BEIJING ― With Russia’s envoy Alexei Borodavkin in Seoul this week, the question of why Russia has refused to share its Cheonan investigation results with South Korea begs an explanation more than ever.
The tragic incident in March remains the most instrumental event that has reconfigured the dynamics of inter-Korean relations and the regional security in East Asia where different stakeholders compete for leadership.
After the incident, Moscow signalled to Seoul that it wanted to send its own investigators. Seoul honoured the request. Russia was not part of an earlier Seoul-led international inquest, which determined that the Cheonan, the 88-meter-long navy frigate, was torpedoed by a North Korean submarine, killing 46 sailors on board.
The Russian investigators made a week-long probe, examining the Cheonan wreckage. After they returned home, however, Russia has oddly been keeping mum. So far, it has refused to release its findings to South Korea in what some observers see as a diplomatic insult. “Russia probably shared the results with China and the U.S., but not with South Korea to avoid open confrontation with Seoul,” said Leonid Petrov, a Russian expert on Korean affairs.
In a recent conference in Russia, Borodavkin, who is deputy foreign minister for Asia-Pacific affairs, vaguely touched upon on the matter when he was asked about it by a reporter.
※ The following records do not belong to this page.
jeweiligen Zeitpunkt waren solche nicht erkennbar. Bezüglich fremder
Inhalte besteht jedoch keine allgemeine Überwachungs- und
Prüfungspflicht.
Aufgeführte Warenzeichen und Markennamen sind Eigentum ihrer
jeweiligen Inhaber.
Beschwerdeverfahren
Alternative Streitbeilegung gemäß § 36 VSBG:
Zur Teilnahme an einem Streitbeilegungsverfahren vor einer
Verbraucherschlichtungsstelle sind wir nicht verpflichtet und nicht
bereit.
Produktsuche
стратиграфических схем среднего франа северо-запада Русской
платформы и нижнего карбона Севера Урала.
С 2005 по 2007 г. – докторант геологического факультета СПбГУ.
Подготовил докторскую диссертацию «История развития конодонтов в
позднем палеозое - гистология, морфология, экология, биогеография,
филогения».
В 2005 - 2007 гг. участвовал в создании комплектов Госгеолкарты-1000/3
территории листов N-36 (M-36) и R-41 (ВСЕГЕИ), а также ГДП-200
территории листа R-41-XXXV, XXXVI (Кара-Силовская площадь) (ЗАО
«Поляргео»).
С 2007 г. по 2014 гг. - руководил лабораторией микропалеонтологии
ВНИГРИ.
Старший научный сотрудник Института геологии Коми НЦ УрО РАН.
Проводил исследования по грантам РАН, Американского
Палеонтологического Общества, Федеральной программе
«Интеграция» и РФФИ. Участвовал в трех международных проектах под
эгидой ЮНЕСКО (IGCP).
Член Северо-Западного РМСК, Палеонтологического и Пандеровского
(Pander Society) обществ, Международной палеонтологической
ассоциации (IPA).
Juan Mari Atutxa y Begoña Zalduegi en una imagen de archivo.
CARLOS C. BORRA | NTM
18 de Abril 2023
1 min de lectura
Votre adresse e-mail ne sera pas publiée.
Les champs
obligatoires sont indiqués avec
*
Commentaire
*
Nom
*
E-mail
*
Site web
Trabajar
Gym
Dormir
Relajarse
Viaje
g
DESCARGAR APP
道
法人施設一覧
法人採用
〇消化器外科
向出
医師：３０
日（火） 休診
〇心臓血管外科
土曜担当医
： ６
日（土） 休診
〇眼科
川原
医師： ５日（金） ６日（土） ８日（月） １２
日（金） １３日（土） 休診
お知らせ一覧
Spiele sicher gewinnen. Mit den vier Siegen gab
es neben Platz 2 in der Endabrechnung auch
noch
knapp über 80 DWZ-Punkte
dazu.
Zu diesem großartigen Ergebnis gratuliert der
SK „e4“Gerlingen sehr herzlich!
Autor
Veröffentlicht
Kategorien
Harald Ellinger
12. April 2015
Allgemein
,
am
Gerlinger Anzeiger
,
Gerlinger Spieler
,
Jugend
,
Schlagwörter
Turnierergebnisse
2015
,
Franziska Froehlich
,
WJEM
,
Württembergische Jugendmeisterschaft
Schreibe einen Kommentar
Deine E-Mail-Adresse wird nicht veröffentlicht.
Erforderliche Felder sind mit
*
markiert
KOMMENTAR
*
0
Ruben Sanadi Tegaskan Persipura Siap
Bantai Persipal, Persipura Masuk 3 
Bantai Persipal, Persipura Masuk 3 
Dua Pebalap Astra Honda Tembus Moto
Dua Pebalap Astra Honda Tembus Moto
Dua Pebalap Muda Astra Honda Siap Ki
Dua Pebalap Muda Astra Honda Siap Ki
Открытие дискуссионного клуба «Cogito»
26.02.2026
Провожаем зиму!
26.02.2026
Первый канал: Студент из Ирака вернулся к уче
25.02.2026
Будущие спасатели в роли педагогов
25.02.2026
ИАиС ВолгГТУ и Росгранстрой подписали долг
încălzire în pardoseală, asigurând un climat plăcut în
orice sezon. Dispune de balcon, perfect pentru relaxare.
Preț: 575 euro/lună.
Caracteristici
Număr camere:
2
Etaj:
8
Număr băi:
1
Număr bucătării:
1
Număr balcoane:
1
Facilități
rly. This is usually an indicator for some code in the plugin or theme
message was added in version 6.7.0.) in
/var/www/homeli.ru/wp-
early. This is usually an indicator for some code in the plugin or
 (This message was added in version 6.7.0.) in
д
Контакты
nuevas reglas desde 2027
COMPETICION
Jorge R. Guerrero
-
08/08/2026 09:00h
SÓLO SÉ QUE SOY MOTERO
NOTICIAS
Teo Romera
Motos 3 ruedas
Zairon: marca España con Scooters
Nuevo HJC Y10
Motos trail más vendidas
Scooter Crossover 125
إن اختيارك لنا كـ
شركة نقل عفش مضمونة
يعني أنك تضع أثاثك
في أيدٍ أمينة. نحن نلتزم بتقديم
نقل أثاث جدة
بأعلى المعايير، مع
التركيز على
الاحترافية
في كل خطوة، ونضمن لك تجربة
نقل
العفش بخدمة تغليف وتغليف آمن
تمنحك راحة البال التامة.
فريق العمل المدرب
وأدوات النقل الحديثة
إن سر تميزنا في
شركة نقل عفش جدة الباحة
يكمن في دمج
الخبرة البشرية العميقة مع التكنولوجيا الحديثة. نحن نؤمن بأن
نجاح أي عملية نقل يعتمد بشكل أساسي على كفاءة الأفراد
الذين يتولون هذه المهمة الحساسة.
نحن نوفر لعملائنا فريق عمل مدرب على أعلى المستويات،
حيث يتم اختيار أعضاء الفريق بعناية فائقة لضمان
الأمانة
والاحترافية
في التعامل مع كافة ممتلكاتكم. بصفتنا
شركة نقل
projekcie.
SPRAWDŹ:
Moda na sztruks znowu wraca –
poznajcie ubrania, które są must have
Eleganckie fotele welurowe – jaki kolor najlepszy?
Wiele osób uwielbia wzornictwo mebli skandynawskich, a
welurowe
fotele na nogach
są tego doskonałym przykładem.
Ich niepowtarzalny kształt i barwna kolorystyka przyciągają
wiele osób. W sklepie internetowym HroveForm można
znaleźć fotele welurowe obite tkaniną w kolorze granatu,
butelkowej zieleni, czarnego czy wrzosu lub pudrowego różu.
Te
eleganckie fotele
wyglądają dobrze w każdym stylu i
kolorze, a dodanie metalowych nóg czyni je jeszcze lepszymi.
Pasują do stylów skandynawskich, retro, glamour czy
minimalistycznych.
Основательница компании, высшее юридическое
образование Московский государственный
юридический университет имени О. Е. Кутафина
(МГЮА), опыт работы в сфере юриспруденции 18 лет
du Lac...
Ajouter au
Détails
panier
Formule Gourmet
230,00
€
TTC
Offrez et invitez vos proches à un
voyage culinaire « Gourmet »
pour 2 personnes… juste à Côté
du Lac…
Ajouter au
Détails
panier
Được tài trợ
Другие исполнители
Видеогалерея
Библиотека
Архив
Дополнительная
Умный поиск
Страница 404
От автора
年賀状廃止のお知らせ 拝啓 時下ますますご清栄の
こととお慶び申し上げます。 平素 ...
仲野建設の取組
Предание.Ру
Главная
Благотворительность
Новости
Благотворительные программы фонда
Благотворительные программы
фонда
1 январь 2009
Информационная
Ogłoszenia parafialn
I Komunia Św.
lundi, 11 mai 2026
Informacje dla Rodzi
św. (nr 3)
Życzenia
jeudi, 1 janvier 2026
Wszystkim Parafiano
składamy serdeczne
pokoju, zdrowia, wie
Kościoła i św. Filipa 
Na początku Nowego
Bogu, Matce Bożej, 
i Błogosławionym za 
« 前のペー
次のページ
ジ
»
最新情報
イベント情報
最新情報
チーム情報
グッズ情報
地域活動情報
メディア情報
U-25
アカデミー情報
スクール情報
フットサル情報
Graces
Borodavkin said the investigation results were “classified” and were submitted only to Russia’s top leadership, adding it wouldn’t provide the results to either to South Korea or to North Korea.
“Russia doesn’t want to disclose a report that would destabilize the region and which would invite immediate anger from South Korea and its allies, including the United States,” said Petrov who now teaches at the University of Sydney. “These regional powers led by the U.S. wouldn’t be pleased if Russia produced a report on the Cheonan, which could contradict their investigation.”
Russia’s silence has understandably aroused speculation. Donald Gregg, a former U.S. ambassador to South Korea, then jumped into the debate, saying the Russian investigation report was not released “because it would do much political damage to President Lee (Myung-bak) and would embarrass President Barack Obama,” citing a well-placed Russian source.
Petrov is skeptical, however, as much as he is skeptical about the Seoul-led investigation. “I don’t know whether the Russians have found anything sensational from their investigation.” Reflecting the general Russian sentiment on the Cheonan incident, he said: “I think the Russian report is as equally unconvincing as the South Korean-led report.”
Actually, according to him, focusing on whether Russia has any evidence that contradicts the international investigation is a flawed approach. In fact, he said Russia’s aim is more strategic.
“The whole purpose of Russia’s move was to restore the balance of power in Northeast Asia. There was no balance of power when South Korea with its allies, including the U.S., Japan, the U.K., and Australia, produced a document, unilaterally accusing North Korea over the Cheonan incident.’’
In the region, Russia forms another security bloc with North Korea and China. Petrov believes that the Russian move was following the recommendation of China. Just days before the Russian investigators arrived in Seoul, Russian Foreign Minister Sergei Lavrov flew to Beijing to discuss tensions between the two Koreas following the Cheonan sinking with top Chinese officials, including President Hu Jintao.
“China said (the Cheonan) is a sad story, but this page has to be turned over,” Petrov said. “Producing their own report was good enough to restore the balance of power over how to approach this unfortunate event.”
But the Russian behavior of withholding its investigation results was seen as insensitive, if not insulting, by the South Korean side. “Russia’s behavior is rather rude since South Korea provided so much assistance to the Russian investigation team. It projected an impression that Russia believed South Korea didn’t deserve to know,” Petrov said.
Although the Russia-South Korea ties have been strained with the unpleasant episode and albeit the damage has been done, Petrov nonetheless expects that the two countries will continue to move on with their relationship, not because they will eventually find a political consensus on the Cheonan matter, but because their mutual economic dependence will hold them together tight.
“South Korea and Russia mutually need each other. Seoul needs to maintain its export capability. And Russia has the market to absorb South Korean products,” Petrov said.